→ **Exercise description**: Copy the entries below word for word, beginning with the line that contains "OPUS4-62308" and continuing through the line that contains "What is the", with both of those lines included. Omit the pictures from your copy.

→ **Listed entries**:
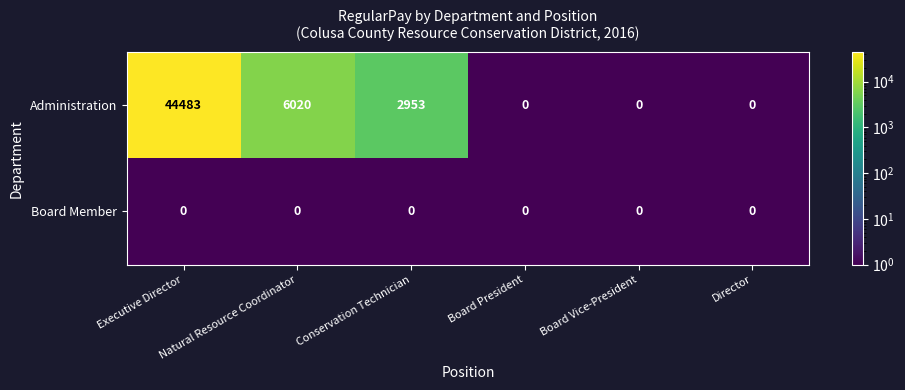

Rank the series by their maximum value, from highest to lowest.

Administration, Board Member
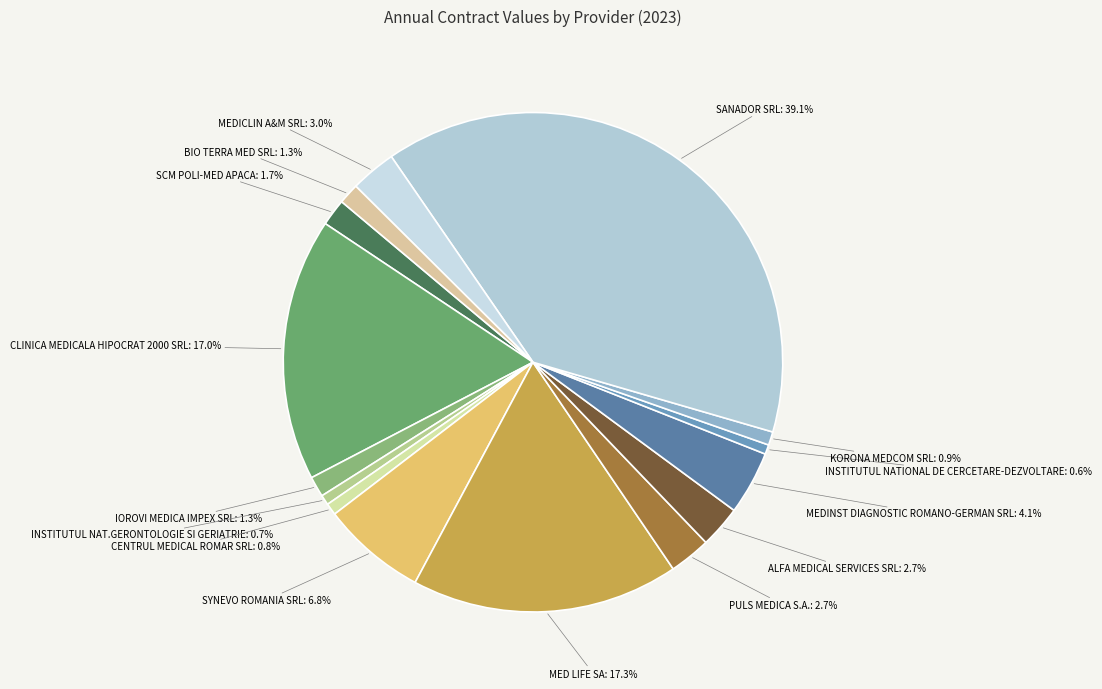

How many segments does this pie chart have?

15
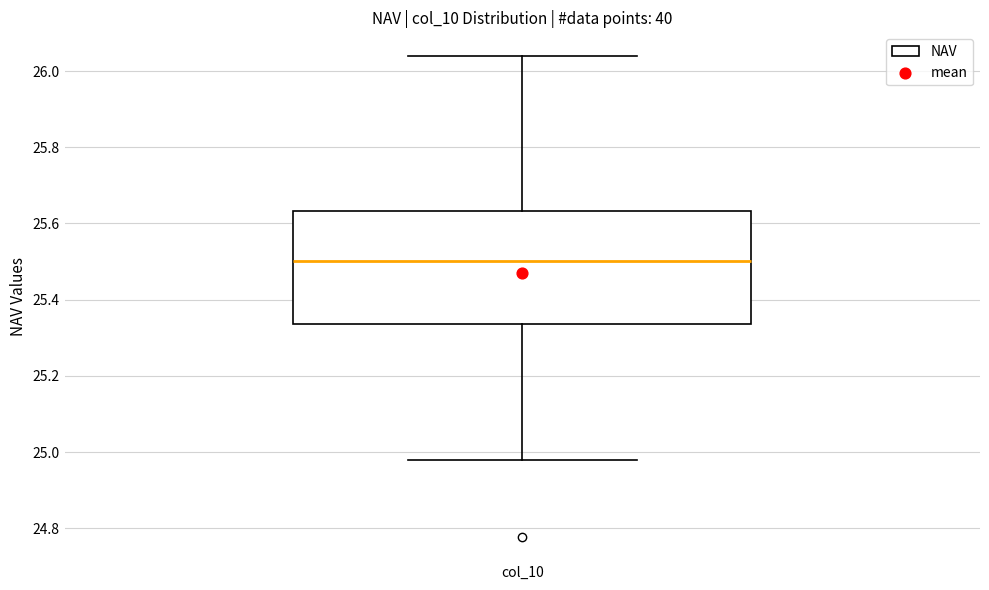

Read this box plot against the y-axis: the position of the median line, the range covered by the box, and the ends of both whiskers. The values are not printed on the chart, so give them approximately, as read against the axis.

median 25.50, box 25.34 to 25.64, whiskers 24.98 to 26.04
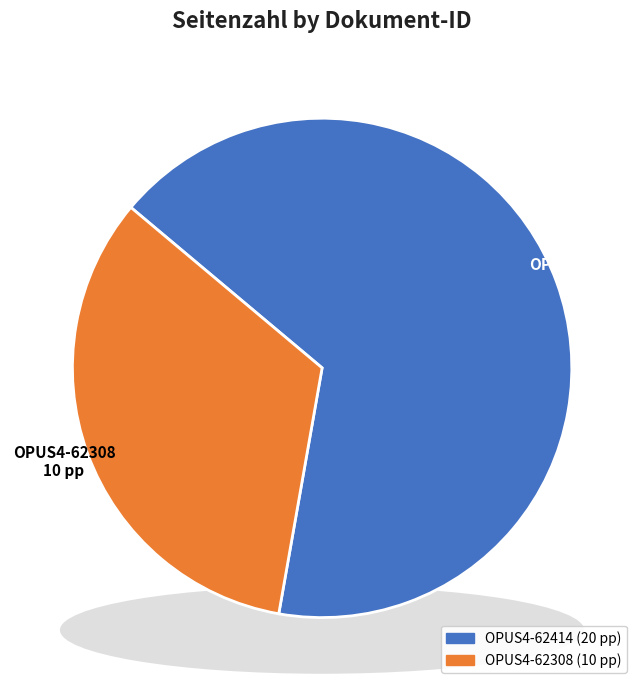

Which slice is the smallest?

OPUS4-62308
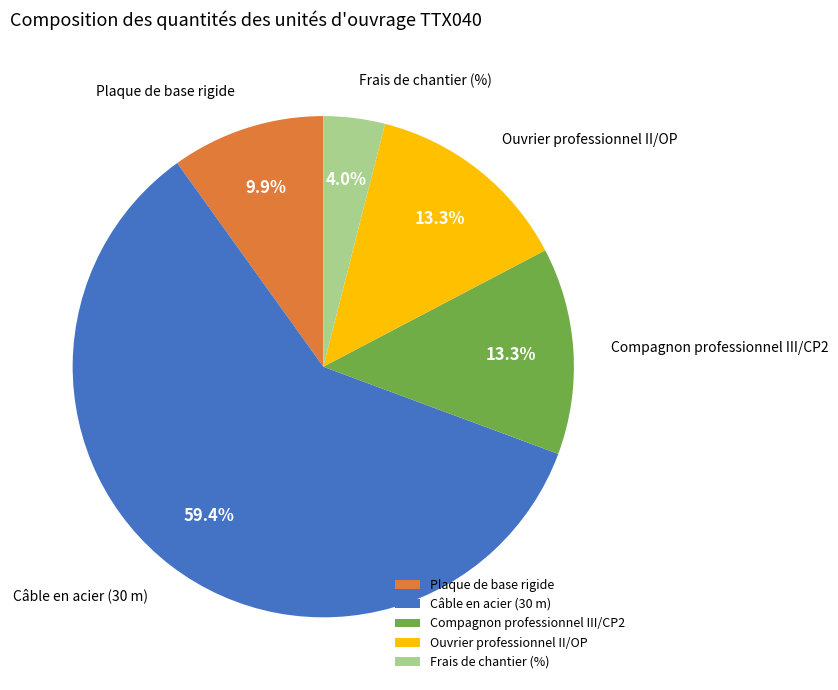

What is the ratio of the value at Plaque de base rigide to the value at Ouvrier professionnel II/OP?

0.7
==
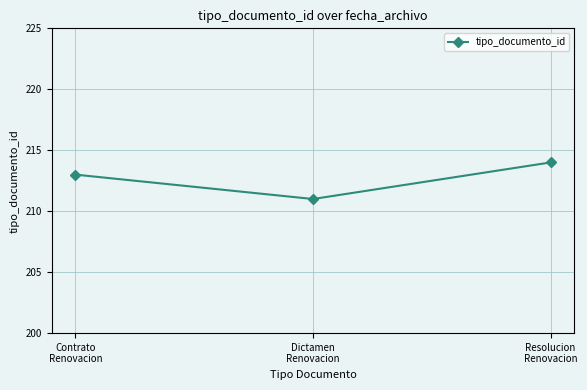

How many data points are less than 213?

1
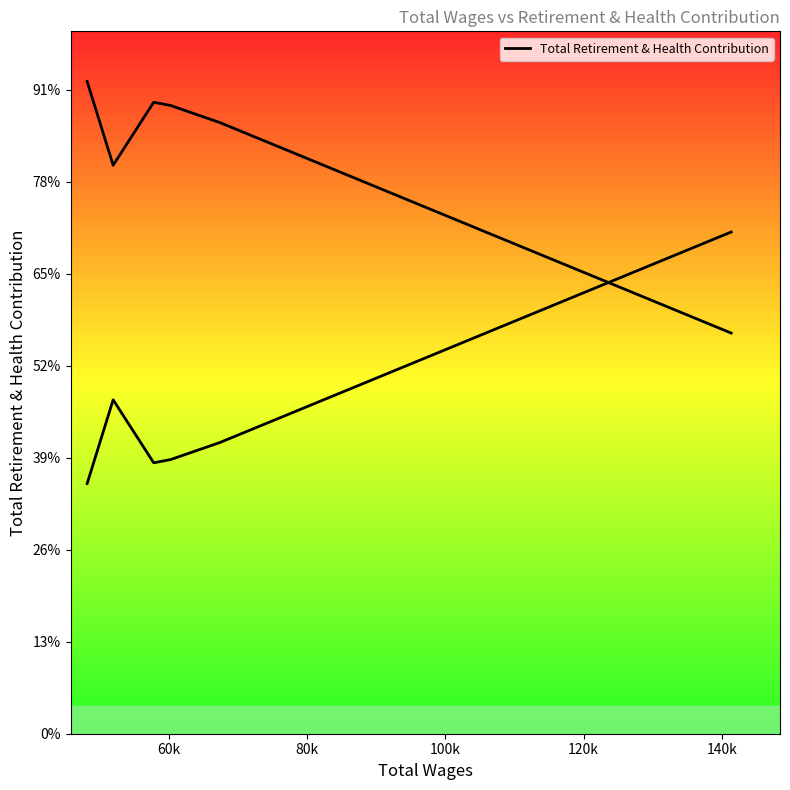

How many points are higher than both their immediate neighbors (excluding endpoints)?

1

→ **Exercise solution**:
OPUS4-62308

What is the ratio of the value at Plaque de base rigide to the value at Ouvrier professionnel II/OP?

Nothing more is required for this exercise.